*** Opening of DATASET ENTRIES ***

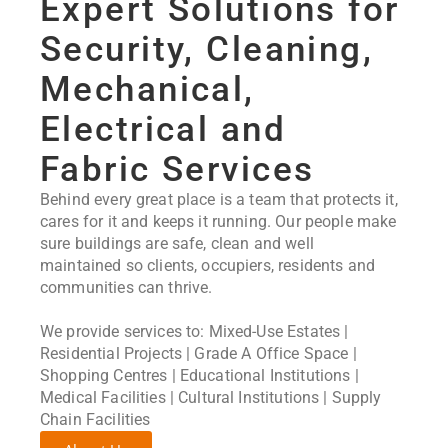
Expert Solutions for
Security, Cleaning,
Mechanical,
Electrical and
Fabric Services
Behind every great place is a team that protects it,
cares for it and keeps it running. Our people make
sure buildings are safe, clean and well
maintained so clients, occupiers, residents and
communities can thrive.
We provide services to: Mixed-Use Estates |
Residential Projects | Grade A Office Space |
Shopping Centres | Educational Institutions |
Medical Facilities | Cultural Institutions | Supply
Chain Facilities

*** Close of DATASET ENTRIES ***

**DIRECTIONS:** Return every line of text from the data above word for word, without the pictures.

**OUTPUT FOR THIS TASK:**
Expert Solutions for
Security, Cleaning,
Mechanical,
Electrical and
Fabric Services
Behind every great place is a team that protects it,
cares for it and keeps it running. Our people make
sure buildings are safe, clean and well
maintained so clients, occupiers, residents and
communities can thrive.
We provide services to: Mixed-Use Estates |
Residential Projects | Grade A Office Space |
Shopping Centres | Educational Institutions |
Medical Facilities | Cultural Institutions | Supply
Chain Facilities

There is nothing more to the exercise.